- _Task instructions_
Reproduce everything from the start of the records down to and including the line that contains "Easier to cut?", swapping "Reply" for "Respond" and leaving every other word unchanged.
= = = = =
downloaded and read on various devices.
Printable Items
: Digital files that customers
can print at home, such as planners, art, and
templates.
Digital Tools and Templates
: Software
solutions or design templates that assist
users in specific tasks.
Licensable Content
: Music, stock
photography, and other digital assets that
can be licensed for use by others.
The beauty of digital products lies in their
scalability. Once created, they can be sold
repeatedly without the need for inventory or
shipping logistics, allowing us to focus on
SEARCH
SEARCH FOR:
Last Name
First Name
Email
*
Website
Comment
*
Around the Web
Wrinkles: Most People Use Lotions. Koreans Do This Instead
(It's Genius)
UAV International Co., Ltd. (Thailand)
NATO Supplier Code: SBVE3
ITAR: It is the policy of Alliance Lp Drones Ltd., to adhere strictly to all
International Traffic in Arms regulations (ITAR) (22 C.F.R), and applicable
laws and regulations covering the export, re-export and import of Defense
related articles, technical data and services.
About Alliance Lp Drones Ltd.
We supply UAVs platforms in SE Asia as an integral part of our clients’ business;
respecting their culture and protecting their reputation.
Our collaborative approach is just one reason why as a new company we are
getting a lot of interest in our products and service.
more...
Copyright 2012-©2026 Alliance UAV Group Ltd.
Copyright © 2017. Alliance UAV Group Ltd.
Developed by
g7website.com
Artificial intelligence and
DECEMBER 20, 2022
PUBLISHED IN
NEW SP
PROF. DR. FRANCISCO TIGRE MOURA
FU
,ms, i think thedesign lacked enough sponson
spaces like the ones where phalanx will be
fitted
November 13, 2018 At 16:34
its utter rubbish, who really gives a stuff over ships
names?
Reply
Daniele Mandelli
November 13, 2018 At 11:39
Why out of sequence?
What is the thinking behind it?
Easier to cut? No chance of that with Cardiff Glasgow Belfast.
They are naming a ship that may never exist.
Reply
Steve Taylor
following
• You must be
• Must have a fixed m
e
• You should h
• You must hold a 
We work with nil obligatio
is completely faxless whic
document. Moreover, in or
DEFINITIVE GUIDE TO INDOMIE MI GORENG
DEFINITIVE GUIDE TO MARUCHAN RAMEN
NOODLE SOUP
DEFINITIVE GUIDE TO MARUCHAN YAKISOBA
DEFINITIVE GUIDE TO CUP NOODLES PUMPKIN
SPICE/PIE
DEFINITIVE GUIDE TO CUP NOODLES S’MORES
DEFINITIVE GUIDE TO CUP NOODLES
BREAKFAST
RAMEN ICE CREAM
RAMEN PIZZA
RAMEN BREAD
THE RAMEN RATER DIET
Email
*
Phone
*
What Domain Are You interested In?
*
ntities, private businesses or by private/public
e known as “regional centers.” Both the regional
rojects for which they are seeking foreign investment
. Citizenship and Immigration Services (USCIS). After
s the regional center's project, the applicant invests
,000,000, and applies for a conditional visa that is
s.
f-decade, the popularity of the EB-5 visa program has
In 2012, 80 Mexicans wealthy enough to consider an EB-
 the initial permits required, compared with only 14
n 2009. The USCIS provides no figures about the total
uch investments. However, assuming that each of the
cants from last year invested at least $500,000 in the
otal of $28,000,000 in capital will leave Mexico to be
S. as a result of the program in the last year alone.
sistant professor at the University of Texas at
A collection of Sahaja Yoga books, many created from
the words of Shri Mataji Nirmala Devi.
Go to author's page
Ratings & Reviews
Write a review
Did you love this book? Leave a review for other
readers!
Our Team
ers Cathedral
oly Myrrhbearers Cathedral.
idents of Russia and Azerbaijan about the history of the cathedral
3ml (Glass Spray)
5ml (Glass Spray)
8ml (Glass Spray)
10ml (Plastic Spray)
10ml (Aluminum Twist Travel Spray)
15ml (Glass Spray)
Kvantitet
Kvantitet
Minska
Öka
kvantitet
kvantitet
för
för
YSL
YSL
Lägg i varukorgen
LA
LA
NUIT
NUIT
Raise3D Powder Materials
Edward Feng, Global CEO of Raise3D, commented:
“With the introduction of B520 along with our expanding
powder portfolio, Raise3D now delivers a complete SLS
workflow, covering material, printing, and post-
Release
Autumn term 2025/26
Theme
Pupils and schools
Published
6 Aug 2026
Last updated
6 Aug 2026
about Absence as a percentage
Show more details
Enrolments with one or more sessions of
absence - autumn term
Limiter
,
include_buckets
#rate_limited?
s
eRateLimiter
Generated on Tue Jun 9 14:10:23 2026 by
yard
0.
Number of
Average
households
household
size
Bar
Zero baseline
= = = = =
- _Exercise solution_
downloaded and read on various devices.
Printable Items
: Digital files that customers
can print at home, such as planners, art, and
templates.
Digital Tools and Templates
: Software
solutions or design templates that assist
users in specific tasks.
Licensable Content
: Music, stock
photography, and other digital assets that
can be licensed for use by others.
The beauty of digital products lies in their
scalability. Once created, they can be sold
repeatedly without the need for inventory or
shipping logistics, allowing us to focus on
SEARCH
SEARCH FOR:
Last Name
First Name
Email
*
Website
Comment
*
Around the Web
Wrinkles: Most People Use Lotions. Koreans Do This Instead
(It's Genius)
UAV International Co., Ltd. (Thailand)
NATO Supplier Code: SBVE3
ITAR: It is the policy of Alliance Lp Drones Ltd., to adhere strictly to all
International Traffic in Arms regulations (ITAR) (22 C.F.R), and applicable
laws and regulations covering the export, re-export and import of Defense
related articles, technical data and services.
About Alliance Lp Drones Ltd.
We supply UAVs platforms in SE Asia as an integral part of our clients’ business;
respecting their culture and protecting their reputation.
Our collaborative approach is just one reason why as a new company we are
getting a lot of interest in our products and service.
more...
Copyright 2012-©2026 Alliance UAV Group Ltd.
Copyright © 2017. Alliance UAV Group Ltd.
Developed by
g7website.com
Artificial intelligence and
DECEMBER 20, 2022
PUBLISHED IN
NEW SP
PROF. DR. FRANCISCO TIGRE MOURA
FU
,ms, i think thedesign lacked enough sponson
spaces like the ones where phalanx will be
fitted
November 13, 2018 At 16:34
its utter rubbish, who really gives a stuff over ships
names?
Respond
Daniele Mandelli
November 13, 2018 At 11:39
Why out of sequence?
What is the thinking behind it?
Easier to cut? No chance of that with Cardiff Glasgow Belfast.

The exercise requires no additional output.